March 25th, 2014 2 comments

Let’s applaud the Internal Revenue Service for issuing fresh guidance on the agency’s application of the tax law to virtual currencies.

I was nodding along until reaching the discussion of “mining” virtual currency:

When a taxpayer successfully “mines” virtual currency, the fair market value of the virtual currency as of the date of receipt is includible in gross income.

You’ll be taxed upon the creation of bitcoin, says the IRS. Mining bitcoins is a reward in exchange for providing services required to operate the bitcoin payment network.

Taxing fiat currency when received in exchange for providing services is a fundamental principle of U.S. taxation. But here, the IRS has explicitly said that bitcoin is property, and not foreign currency, under the tax code.

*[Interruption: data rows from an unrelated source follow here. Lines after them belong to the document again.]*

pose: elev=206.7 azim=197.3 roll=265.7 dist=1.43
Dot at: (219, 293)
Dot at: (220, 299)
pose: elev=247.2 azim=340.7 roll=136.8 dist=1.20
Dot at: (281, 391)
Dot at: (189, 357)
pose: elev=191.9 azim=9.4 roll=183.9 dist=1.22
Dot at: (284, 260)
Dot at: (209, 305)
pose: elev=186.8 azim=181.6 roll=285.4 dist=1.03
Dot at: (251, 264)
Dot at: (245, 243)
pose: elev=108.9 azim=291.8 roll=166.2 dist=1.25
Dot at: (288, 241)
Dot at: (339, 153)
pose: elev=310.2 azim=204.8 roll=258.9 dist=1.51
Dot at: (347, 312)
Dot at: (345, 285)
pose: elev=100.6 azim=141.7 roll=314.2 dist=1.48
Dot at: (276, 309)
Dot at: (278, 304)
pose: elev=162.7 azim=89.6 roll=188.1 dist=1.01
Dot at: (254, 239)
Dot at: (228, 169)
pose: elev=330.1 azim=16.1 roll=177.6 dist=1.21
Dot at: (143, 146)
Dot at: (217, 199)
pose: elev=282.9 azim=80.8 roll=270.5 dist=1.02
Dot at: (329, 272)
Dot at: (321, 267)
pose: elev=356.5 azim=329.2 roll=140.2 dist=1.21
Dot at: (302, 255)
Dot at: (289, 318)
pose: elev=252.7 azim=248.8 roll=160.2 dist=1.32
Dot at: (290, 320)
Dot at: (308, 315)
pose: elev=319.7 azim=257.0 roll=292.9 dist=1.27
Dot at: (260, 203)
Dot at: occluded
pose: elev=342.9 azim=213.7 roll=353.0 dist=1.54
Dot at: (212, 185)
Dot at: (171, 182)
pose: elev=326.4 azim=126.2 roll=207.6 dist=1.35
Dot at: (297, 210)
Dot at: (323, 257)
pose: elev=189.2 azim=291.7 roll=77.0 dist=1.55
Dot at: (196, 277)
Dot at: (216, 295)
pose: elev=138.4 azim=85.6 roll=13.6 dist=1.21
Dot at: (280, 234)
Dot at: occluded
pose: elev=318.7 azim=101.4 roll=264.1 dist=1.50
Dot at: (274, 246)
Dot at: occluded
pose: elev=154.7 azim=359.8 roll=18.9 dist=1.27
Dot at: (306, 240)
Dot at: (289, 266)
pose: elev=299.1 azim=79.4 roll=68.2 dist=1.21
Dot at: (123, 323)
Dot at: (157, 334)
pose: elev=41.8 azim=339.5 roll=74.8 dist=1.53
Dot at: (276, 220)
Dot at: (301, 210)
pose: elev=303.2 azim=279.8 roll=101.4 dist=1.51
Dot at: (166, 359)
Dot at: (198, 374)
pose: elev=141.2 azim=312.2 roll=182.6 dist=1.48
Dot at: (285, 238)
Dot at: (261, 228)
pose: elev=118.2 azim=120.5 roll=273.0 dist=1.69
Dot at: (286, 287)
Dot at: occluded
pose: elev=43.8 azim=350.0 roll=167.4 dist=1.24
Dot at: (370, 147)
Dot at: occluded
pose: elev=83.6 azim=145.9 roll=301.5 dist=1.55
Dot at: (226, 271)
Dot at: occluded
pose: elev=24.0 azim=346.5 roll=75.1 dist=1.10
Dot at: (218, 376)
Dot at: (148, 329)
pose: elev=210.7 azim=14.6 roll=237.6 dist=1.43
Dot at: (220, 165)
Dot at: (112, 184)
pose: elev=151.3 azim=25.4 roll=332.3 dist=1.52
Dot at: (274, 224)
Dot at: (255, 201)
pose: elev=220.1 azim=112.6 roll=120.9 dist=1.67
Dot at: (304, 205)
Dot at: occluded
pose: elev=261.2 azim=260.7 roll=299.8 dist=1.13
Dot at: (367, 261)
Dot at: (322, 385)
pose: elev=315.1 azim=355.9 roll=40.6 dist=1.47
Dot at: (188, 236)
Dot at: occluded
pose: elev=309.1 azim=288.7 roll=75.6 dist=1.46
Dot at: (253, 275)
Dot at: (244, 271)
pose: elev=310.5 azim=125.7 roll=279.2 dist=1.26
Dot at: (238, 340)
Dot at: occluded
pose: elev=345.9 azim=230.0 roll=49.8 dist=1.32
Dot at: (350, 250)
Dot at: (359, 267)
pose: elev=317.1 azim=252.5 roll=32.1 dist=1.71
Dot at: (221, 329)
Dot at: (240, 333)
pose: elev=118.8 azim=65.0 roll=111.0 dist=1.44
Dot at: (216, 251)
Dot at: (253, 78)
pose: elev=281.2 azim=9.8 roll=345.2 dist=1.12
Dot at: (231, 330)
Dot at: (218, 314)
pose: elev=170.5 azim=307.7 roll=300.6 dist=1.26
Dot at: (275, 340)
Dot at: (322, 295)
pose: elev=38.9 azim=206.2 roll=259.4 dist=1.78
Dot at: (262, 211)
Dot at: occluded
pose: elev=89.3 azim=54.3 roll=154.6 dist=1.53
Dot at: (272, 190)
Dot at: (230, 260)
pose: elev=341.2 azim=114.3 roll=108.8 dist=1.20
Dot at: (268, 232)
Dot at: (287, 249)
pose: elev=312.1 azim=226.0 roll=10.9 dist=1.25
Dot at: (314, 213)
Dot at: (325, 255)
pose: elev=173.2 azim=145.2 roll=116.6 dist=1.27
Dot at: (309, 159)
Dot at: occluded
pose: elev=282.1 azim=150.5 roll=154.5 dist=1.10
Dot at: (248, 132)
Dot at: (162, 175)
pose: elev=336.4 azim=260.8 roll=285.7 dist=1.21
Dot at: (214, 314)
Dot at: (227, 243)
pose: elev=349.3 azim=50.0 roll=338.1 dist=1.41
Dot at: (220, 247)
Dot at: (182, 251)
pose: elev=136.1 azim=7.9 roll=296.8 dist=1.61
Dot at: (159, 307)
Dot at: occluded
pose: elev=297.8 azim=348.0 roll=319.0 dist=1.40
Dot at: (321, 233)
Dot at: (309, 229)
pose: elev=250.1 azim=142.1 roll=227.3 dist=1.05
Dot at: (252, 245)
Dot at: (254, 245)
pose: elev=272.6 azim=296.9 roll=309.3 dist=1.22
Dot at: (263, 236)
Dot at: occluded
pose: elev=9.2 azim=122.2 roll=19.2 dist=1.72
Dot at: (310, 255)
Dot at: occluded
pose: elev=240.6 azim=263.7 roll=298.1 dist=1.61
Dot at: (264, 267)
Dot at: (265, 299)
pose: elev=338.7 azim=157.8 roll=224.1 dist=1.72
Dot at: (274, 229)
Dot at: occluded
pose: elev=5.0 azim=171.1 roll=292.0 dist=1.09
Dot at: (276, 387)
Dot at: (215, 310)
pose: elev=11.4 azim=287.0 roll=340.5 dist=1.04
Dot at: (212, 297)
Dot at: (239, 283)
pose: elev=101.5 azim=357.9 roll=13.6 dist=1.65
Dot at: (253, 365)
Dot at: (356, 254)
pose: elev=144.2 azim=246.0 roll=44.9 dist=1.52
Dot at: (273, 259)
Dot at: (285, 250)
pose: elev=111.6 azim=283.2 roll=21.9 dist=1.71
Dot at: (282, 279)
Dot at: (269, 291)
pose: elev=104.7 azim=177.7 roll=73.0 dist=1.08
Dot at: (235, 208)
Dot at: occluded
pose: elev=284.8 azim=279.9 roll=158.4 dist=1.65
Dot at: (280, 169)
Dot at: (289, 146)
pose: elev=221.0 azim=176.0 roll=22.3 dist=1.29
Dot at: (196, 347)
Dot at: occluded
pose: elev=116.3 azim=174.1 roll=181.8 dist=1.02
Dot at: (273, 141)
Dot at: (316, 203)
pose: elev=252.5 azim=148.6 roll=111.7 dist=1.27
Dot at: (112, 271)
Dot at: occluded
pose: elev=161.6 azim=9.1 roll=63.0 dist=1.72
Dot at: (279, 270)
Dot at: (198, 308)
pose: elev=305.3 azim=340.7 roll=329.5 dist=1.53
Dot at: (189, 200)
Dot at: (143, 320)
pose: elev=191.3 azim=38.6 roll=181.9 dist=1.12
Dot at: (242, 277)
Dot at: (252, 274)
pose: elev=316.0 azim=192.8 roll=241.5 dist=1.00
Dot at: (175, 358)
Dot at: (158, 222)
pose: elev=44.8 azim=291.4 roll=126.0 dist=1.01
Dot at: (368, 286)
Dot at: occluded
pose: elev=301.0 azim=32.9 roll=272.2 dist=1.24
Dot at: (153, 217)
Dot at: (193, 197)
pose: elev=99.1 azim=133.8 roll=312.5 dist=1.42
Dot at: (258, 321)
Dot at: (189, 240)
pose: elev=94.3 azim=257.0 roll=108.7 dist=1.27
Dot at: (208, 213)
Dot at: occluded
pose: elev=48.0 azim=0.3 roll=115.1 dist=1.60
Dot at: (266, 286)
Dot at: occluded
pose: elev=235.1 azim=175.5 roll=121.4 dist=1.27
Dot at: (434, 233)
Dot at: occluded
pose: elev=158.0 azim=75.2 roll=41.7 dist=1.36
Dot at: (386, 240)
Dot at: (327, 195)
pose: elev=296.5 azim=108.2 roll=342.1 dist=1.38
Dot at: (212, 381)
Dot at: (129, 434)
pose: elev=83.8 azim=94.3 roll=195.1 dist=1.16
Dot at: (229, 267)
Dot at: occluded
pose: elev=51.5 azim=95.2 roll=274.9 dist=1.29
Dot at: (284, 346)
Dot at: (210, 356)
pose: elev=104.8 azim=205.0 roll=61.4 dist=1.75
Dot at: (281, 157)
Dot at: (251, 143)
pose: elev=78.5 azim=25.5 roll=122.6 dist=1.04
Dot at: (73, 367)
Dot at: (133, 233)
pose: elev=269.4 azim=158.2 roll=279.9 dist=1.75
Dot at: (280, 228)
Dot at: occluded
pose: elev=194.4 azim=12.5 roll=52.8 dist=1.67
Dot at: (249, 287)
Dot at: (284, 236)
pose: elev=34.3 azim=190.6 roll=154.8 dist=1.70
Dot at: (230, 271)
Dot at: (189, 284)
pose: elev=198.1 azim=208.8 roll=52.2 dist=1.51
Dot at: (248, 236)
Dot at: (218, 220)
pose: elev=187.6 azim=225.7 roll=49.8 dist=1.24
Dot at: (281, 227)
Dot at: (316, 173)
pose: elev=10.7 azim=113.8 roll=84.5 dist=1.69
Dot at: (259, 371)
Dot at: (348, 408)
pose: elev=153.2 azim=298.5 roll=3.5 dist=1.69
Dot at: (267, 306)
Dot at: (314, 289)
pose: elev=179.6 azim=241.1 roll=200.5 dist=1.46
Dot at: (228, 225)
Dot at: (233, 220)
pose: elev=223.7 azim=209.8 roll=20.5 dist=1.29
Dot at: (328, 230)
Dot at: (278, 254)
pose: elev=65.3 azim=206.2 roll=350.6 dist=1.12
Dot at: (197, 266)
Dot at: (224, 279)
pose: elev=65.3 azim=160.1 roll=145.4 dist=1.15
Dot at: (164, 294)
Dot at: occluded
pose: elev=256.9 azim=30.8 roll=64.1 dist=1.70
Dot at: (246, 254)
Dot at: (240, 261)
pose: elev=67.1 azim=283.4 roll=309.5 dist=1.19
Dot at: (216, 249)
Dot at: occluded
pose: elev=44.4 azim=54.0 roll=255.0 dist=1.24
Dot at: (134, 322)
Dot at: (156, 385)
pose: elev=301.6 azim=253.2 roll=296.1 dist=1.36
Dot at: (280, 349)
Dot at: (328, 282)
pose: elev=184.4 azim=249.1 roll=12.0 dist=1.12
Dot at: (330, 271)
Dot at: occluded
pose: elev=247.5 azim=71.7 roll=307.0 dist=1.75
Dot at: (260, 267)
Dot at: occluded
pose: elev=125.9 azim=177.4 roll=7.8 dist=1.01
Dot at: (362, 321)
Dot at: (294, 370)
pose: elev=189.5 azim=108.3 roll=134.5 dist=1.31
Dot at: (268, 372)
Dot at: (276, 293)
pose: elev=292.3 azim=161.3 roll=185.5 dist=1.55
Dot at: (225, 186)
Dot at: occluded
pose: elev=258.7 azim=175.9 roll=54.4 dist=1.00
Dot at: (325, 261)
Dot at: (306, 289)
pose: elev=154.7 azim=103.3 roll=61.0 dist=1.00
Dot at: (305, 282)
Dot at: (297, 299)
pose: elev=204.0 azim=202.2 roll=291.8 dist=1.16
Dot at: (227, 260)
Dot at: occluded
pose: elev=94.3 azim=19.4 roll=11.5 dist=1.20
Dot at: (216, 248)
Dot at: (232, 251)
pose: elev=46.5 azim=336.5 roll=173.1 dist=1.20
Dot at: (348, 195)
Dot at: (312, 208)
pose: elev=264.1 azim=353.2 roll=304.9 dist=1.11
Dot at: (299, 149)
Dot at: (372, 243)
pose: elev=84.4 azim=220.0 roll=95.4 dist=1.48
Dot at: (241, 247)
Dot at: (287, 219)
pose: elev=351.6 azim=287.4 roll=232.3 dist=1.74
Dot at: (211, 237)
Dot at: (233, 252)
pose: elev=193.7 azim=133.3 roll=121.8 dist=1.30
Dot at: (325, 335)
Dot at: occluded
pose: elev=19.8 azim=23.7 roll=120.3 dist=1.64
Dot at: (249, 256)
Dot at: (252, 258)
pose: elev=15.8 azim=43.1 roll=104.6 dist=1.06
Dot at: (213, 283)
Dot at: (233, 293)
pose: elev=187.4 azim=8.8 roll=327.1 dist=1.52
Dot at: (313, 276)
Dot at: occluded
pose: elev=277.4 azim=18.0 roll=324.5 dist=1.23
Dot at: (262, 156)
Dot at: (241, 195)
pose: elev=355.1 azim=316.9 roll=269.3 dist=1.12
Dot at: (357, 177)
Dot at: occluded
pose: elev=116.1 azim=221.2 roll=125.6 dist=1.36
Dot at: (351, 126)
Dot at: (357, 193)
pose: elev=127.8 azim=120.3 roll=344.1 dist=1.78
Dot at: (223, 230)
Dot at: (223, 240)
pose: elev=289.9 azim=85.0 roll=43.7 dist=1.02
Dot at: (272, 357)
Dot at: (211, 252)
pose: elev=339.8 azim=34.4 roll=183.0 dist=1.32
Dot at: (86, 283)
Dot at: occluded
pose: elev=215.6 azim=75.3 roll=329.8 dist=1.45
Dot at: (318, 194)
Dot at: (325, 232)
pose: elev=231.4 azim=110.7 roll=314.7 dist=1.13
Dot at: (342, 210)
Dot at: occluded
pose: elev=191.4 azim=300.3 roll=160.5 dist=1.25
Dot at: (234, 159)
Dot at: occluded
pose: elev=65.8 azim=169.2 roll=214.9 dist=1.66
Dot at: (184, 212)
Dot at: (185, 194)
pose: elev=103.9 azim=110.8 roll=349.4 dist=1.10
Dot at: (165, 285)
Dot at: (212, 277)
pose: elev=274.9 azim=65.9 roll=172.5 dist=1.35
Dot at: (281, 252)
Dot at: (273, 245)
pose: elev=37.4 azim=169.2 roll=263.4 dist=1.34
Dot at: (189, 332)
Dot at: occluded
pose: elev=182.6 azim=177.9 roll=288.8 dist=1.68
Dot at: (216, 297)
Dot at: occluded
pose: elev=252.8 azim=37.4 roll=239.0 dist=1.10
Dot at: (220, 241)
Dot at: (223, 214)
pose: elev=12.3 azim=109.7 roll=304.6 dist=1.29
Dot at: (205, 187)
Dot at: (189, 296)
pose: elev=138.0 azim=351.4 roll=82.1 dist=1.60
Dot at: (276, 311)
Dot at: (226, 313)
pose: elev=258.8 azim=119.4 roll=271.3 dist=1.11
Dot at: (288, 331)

If I receive property, such as a car, in exchange for providing legal services, I have to pay tax on the fair market value of the car upon receipt.

But what if I build a car for people to drive? When would I have to pay tax on that? Not until I sell or exchange it.

The sale or exchange moment is formally known as a “realization” event under the tax code. There is no taxable income without a realization event.

There is no realization event when I merely produce a car for resale. And I’d argue that there may be no realization event when I produce bitcoins from mining.

That’s why I think the IRS may have gotten it wrong: Mined bitcoins shouldn’t be taxable until they are traded on an exchange or exchanged for other property or services.

According to blockchain.info, approximately 1,371,425 bitcoins have been mined within the last year. Assume a conservative average exchange rate of $250 per bitcoin over the past year. If all mined bitcoins are subject to U.S. income tax (they’re not), that’s $342 million of potentially taxable income.

A big win for the U.S. Treasury this round.

(Thanks to William Lewis for bringing this to my attention.)

Categories: IRS, Virtual Currency Tags: ,

GAO: Bitcoin Presents Tax Compliance Risks

June 27th, 2013 4 comments

Last month, the U.S. Government Accountability Office (GAO) issued a report to the U.S. Senate Committee on Finance titled Virtual Economies and Currencies: Additional IRS Guidance Could Reduce Tax Compliance Risks.

I first learned of the report in a piece from Accounting Today. Before going into the GAO report, though, I must comment on how the title to the Accounting Today piece, “IRS Could Begin Taxing Bitcoin and Other Virtual Currencies,” is misleading.

The Internal Revenue Service does not make tax laws. Instead, it enforces them, and promulgates regulations and issues guidance based on interpretations of the Internal Revenue Code. In fact, even the GAO report notes that “IRS must implement the laws Congress enacts through detailed guidance.”

So we shouldn’t say the IRS may decide whether or not to tax Bitcoin. Either transactions involving Bitcoin are taxable under the Internal Revenue Code or they are not.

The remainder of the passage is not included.